→ WHAT TO PRODUCE: Quote these lines exactly: the one that holds "Guardia Nacional en Tamaulipas;" and every line after it to the end of the material below. Skip pictures.

─── RECORDS FOR PROCESSING ───

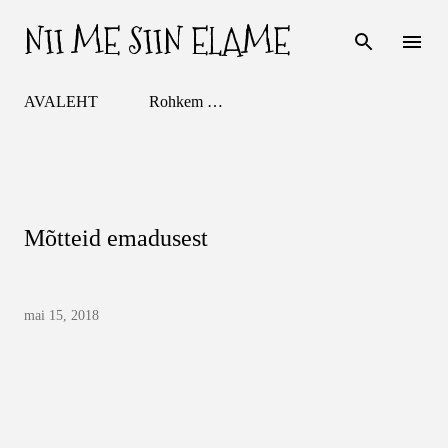
NII ME SIIN ELAME
Otse põhisisu juurde
AVALEHT
Rohkem …
Mõtteid emadusest
mai 15, 2018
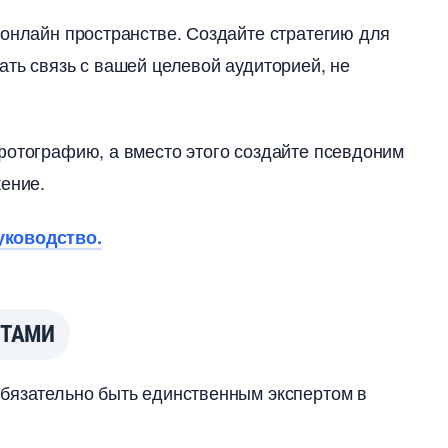
 онлайн пространстве. Создайте стратегию для
ать связь с вашей целевой аудиторией, не
фотографию, а вместо этого создайте псевдоним
жение.
уководство.
РТАМИ
 обязательно быть единственным экспертом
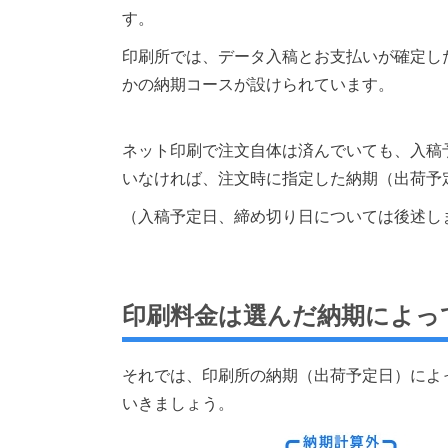
す。
印刷所では、データ入稿とお支払いが確定し
かの納期コースが設けられています。
ネット印刷で注文自体は済んでいても、入稿
いなければ、注文時に指定した納期（出荷予
（入稿予定日、締め切り日については後述し
印刷料金は選んだ納期によっ
それでは、印刷所の納期（出荷予定日）によ
いきましょう。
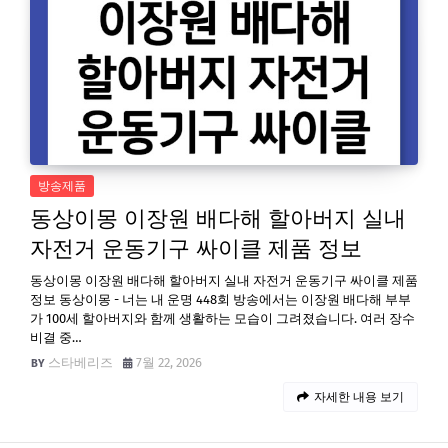
방송제품
동상이몽 이장원 배다해 할아버지 실내
자전거 운동기구 싸이클 제품 정보
동상이몽 이장원 배다해 할아버지 실내 자전거 운동기구 싸이클 제품
정보 동상이몽 - 너는 내 운명 448회 방송에서는 이장원 배다해 부부
가 100세 할아버지와 함께 생활하는 모습이 그려졌습니다. 여러 장수
비결 중…
스타베리즈
7월 22, 2026
자세한 내용 보기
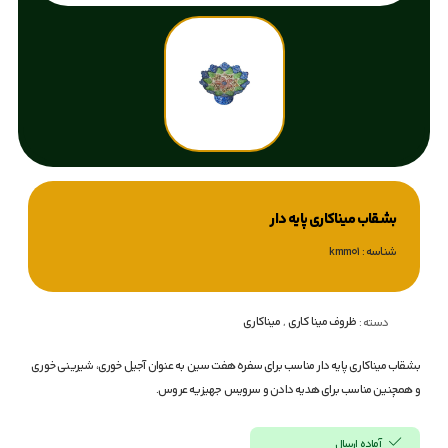
بشقاب میناکاری پایه دار
شناسه : kmm01
ظروف مینا کاری
,
میناکاری
دسته :
بشقاب میناکاری پایه دار مناسب برای سفره هفت سین به عنوان آجیل خوری، شیرینی خوری
و همچنین مناسب برای هدیه دادن و سرویس جهیزیه عروس.
آماده ارسال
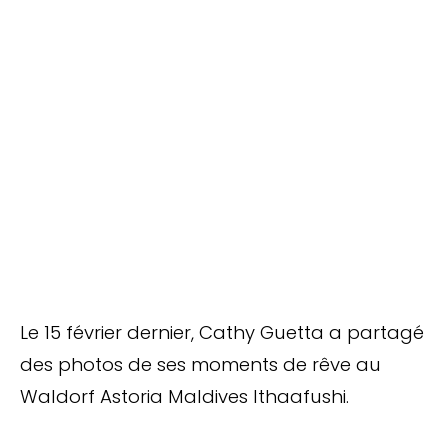
Le 15 février dernier, Cathy Guetta a partagé
des photos de ses moments de rêve au
Waldorf Astoria Maldives Ithaafushi.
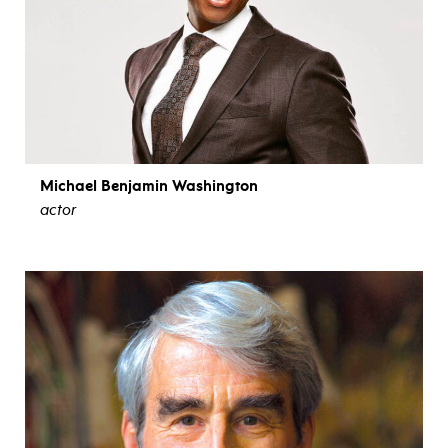
Michael Benjamin Washington
actor
ver biografía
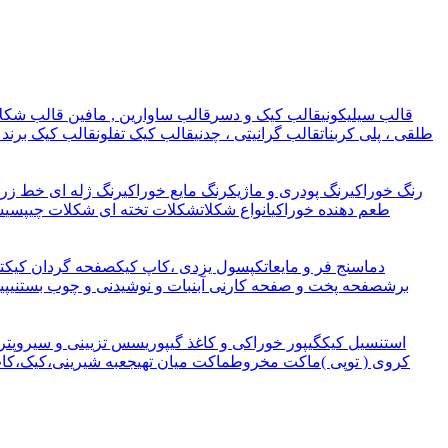
قالب سیلیکونی
قالب کیک و دسر
قالب ساوارین , مافین
قالب شکلا
طلقی ، پلی کربنات
قالب گرانیتی ، چدنی
قالب کیک تفلون
قالب کیک برند 
رنگ خوراکی
رنگ پودری و ماژیک
رنگ مایع خوراکی
رنگ ژله ای خط زرد
طعم دهنده خوراکی
انواع شکلات
شکلات تخته ای
شکلات چیپسی
ش
دماسنج فر و مایعات
کپسول یزدی ،کاپ کیک
صفحه گردان کیک
ت
برش
صفحه پخت و صفحه کار
نی آبنبات و نوشیدنی و چوب بستنی
پی
استنسیل کیک
گیپور خوراکی و کاغذ گیپوری
سس تزیینی و سیروپ
تر
کروی ( توپی )
ماکت مخروط
ماکت میان تهی
جعبه شیرینی،کیک،کا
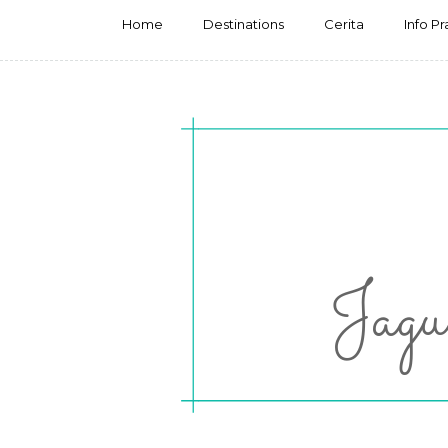
Home
Destinations
Cerita
Info Pr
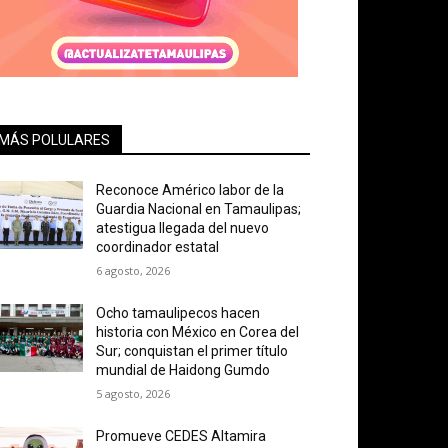
MÁS POLULARES
Reconoce Américo labor de la
Guardia Nacional en Tamaulipas;
atestigua llegada del nuevo
coordinador estatal
6 agosto, 2026
Ocho tamaulipecos hacen
historia con México en Corea del
Sur; conquistan el primer título
mundial de Haidong Gumdo
5 agosto, 2026
Promueve CEDES Altamira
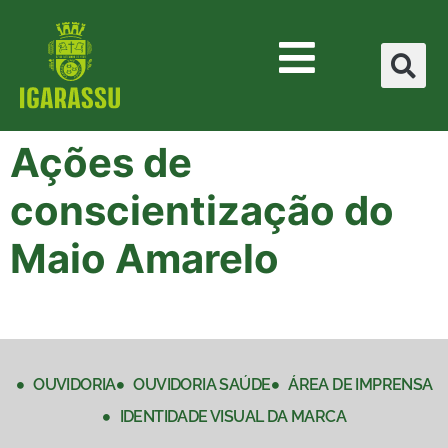
Ações de
conscientização do
Maio Amarelo
OUVIDORIA
OUVIDORIA SAÚDE
ÁREA DE IMPRENSA
IDENTIDADE VISUAL DA MARCA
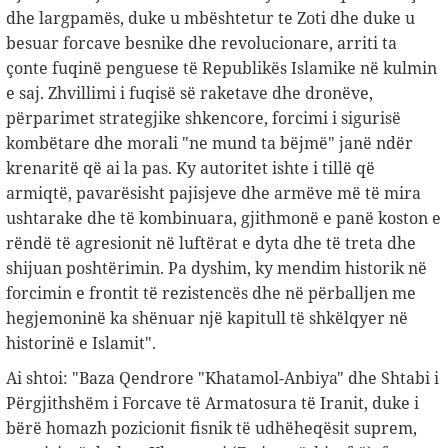
dhe largpamës, duke u mbështetur te Zoti dhe duke u
besuar forcave besnike dhe revolucionare, arriti ta
çonte fuqinë penguese të Republikës Islamike në kulmin
e saj. Zhvillimi i fuqisë së raketave dhe dronëve,
përparimet strategjike shkencore, forcimi i sigurisë
kombëtare dhe morali "ne mund ta bëjmë" janë ndër
krenaritë që ai la pas. Ky autoritet ishte i tillë që
armiqtë, pavarësisht pajisjeve dhe armëve më të mira
ushtarake dhe të kombinuara, gjithmonë e panë koston e
rëndë të agresionit në luftërat e dyta dhe të treta dhe
shijuan poshtërimin. Pa dyshim, ky mendim historik në
forcimin e frontit të rezistencës dhe në përballjen me
hegjemoninë ka shënuar një kapitull të shkëlqyer në
historinë e Islamit".
Ai shtoi: "Baza Qendrore "Khatamol-Anbiya" dhe Shtabi i
Përgjithshëm i Forcave të Armatosura të Iranit, duke i
bërë homazh pozicionit fisnik të udhëheqësit suprem,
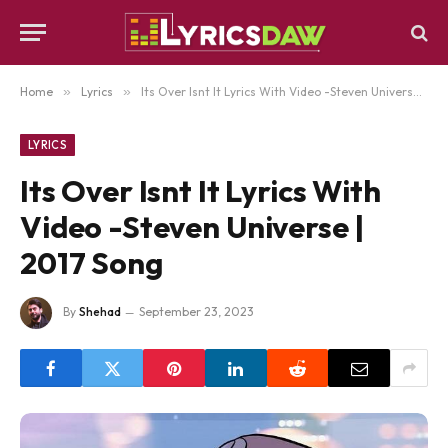
Home
»
Lyrics
»
Its Over Isnt It Lyrics With Video -Steven Universe | 2017 Song
LYRICS
Its Over Isnt It Lyrics With
Video -Steven Universe |
2017 Song
By
Shehad
September 23, 2023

───

→ EXERCISE RESPONSE:
Guardia Nacional en Tamaulipas;
atestigua llegada del nuevo
coordinador estatal
6 agosto, 2026
Ocho tamaulipecos hacen
historia con México en Corea del
Sur; conquistan el primer título
mundial de Haidong Gumdo
5 agosto, 2026
Promueve CEDES Altamira
Ações de
conscientização do
Maio Amarelo
OUVIDORIA
OUVIDORIA SAÚDE
ÁREA DE IMPRENSA
IDENTIDADE VISUAL DA MARCA
dhe largpamës, duke u mbështetur te Zoti dhe duke u
besuar forcave besnike dhe revolucionare, arriti ta
çonte fuqinë penguese të Republikës Islamike në kulmin
e saj. Zhvillimi i fuqisë së raketave dhe dronëve,
përparimet strategjike shkencore, forcimi i sigurisë
kombëtare dhe morali "ne mund ta bëjmë" janë ndër
krenaritë që ai la pas. Ky autoritet ishte i tillë që
armiqtë, pavarësisht pajisjeve dhe armëve më të mira
ushtarake dhe të kombinuara, gjithmonë e panë koston e
rëndë të agresionit në luftërat e dyta dhe të treta dhe
shijuan poshtërimin. Pa dyshim, ky mendim historik në
forcimin e frontit të rezistencës dhe në përballjen me
hegjemoninë ka shënuar një kapitull të shkëlqyer në
historinë e Islamit".
Ai shtoi: "Baza Qendrore "Khatamol-Anbiya" dhe Shtabi i
Përgjithshëm i Forcave të Armatosura të Iranit, duke i
bërë homazh pozicionit fisnik të udhëheqësit suprem,
Home
»
Lyrics
»
Its Over Isnt It Lyrics With Video -Steven Universe | 2017 Song
LYRICS
Its Over Isnt It Lyrics With
Video -Steven Universe |
2017 Song
By
Shehad
September 23, 2023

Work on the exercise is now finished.